Last year, the CARE Fertility Center released some information about an IVF screening process they were working on and testing. The process, otherwise known as array CGH screens, examines embryos four to five days after being fertilized to distinguish viable eggs and embryos from abnormal ones. Abnormally developed embryos are discarded and viable ones are then implanted.
At the time of their initial announcement on the new screening process, the Center was excited about the potential of the new testing procedure, but they didn’t have enough clinical evidence to officially recommend the procedure to IVF couples. Now, after running 150 cycles in total, the team has found that the screening process can actually triple the chances of a successful embryo implantation. The screening is so successful, in fact, that the experts now recommend that all IVF couples use the screening test.

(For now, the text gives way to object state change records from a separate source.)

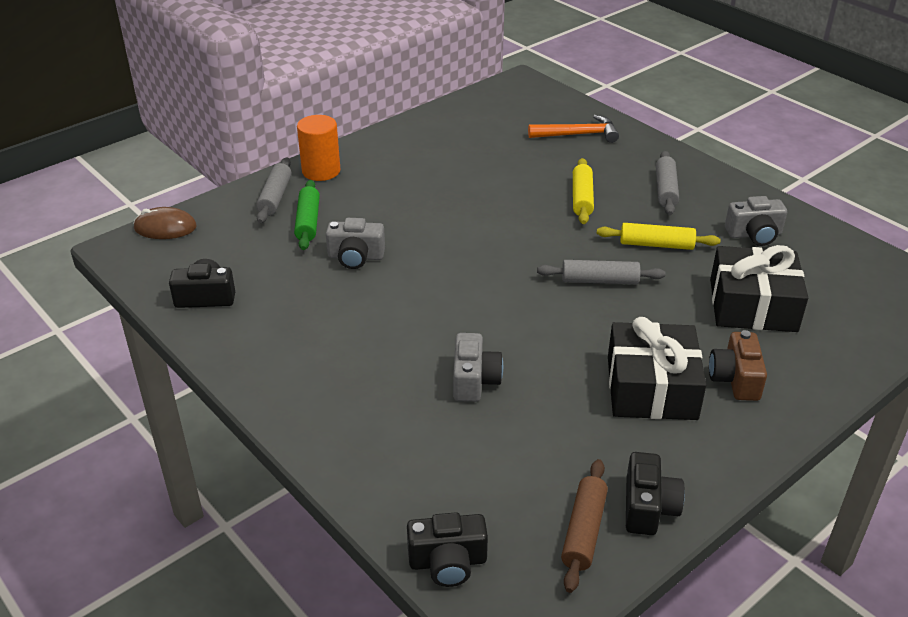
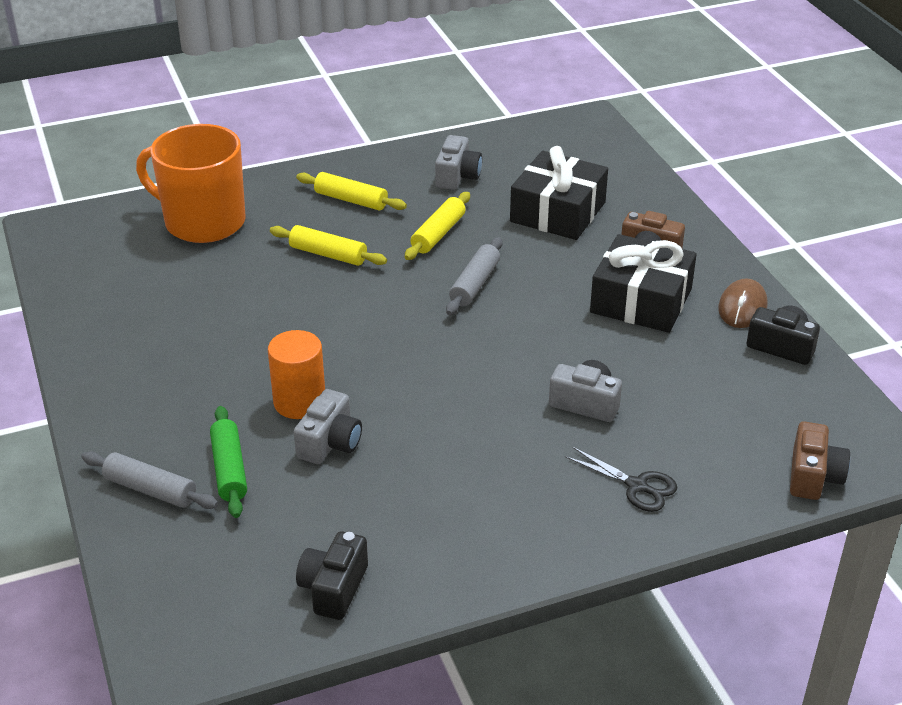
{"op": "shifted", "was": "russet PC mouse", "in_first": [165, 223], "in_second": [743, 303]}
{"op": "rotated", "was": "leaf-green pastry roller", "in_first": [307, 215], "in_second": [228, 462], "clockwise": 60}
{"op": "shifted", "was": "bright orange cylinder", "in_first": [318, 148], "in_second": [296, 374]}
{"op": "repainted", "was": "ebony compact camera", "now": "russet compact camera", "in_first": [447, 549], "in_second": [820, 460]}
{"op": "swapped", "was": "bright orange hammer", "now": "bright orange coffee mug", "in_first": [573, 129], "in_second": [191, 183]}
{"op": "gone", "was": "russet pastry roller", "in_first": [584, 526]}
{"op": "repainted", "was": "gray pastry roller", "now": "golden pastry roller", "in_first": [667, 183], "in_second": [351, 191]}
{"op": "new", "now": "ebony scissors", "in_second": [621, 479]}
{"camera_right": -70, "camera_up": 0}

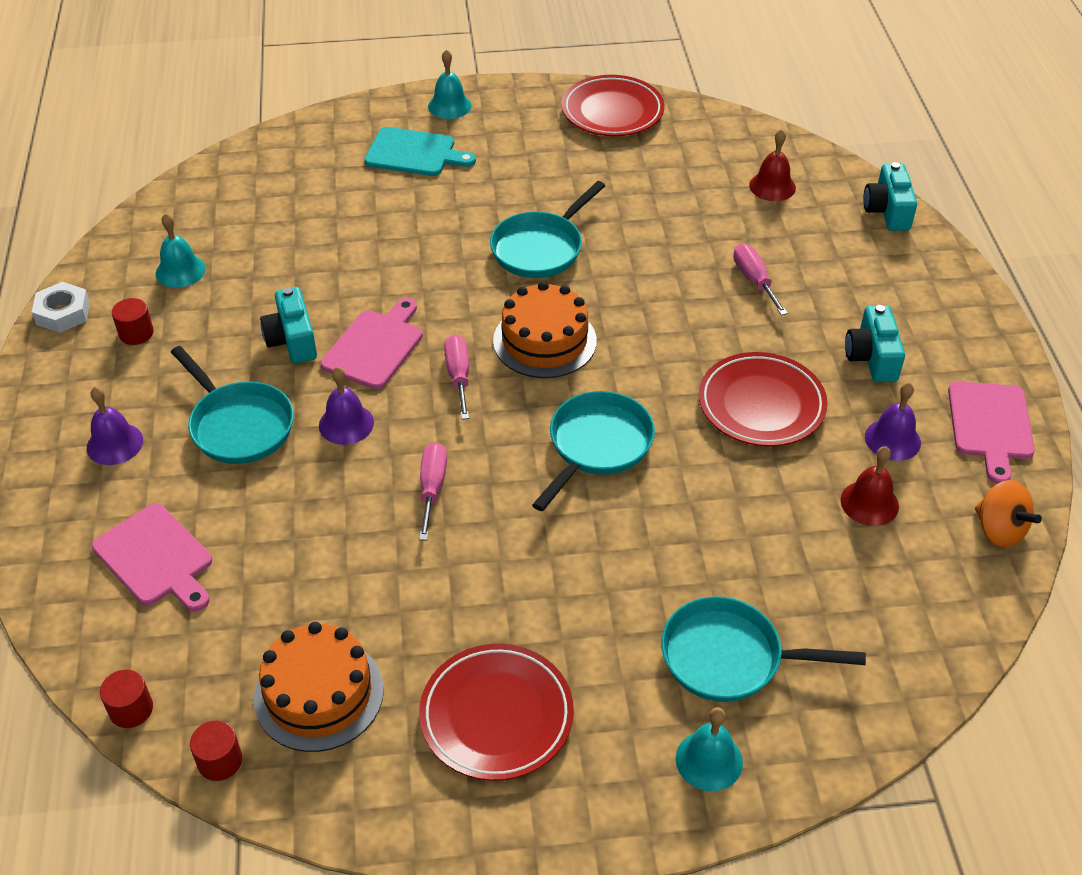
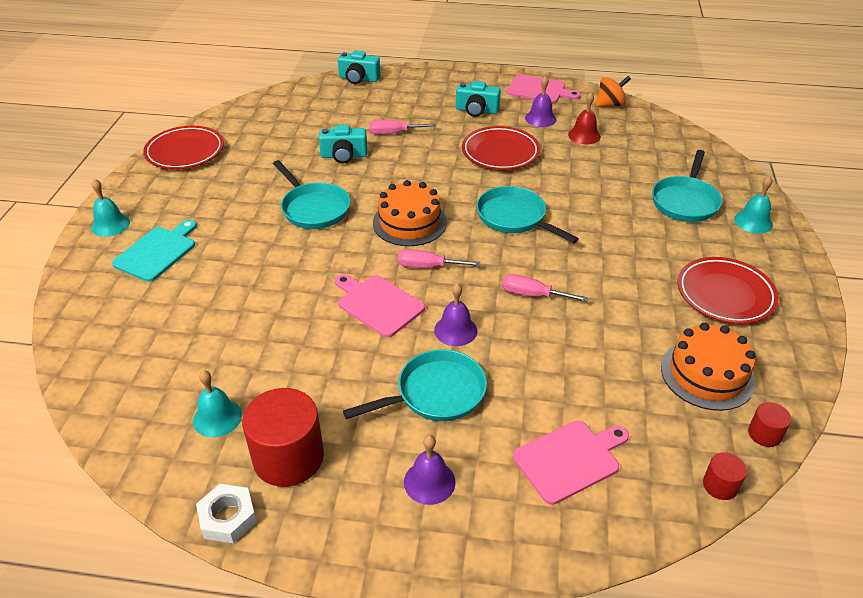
{"op": "scaled", "was": "scarlet cylinder", "in_first": [133, 321], "in_second": [283, 437], "ratio": 2.11}
{"op": "shifted", "was": "teal compact camera", "in_first": [288, 325], "in_second": [343, 144]}
{"op": "gone", "was": "scarlet hand bell", "in_first": [772, 165]}
{"camera_right": -75, "camera_up": -5}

“Our team at CARE have studied 150 cases, the largest study undertaken world-wide and concluded that using this technique dramatically increases the chances of implantation. All couples undergoing IVF could benefit from this test which can reliably detect faulty chromosomes prior to implantation,” Professor Simon Fishel, Managing Director of CARE Fertility and lead author said.
By screening the embryos and transferring only viable ones, miscarriage rates can be reduced in IVF couples. In CARE’s study, results showed a live birth rate of 24.1% per embryo transfer in women who had received the array CGH testing. This was compared to other groups in which the testing was not used where the per cycle live birth rate was 16.7% and 12.5%.
But miscarriage rates won’t be the only reduction that couples see from using this new embryo testing. Researchers also say that the testing can help reduce the number of IVF pregnancies that result in multiple births; a recommendation that has also been made by health care professionals recently to help reduce risks to both mothers and babies.
“There are opportunities here for all patients, not just the difficult ones. It is clear that even a young woman can have up to 40 or 50 percent of her eggs being chromosomally abnormal. If you can screen them, you can choose the best one or two and implant them.”
Of course, there is always the risk that none of the embryos will be viable, which can be disheartening news for couples. But researchers at CARE say that learning this early on would actually be easier for couples that have no viable embryos to use for implantation. Instead of going through several unsuccessful transfers, they can decide right away if they would like to try a donor egg to increase their success.
“Unfortunately, some will learn that they don’t produce any viable eggs,” stated Dr. Dagan Wells, senior research fellow in Reproductive Genetics at Oxford University. “This is a disappointing result, but it is still very valuable as it lets them know that IVF is unlikely to work for them, potentially saving them from the heartache, stress and expense of undergoing multiple unsuccessful treatments.”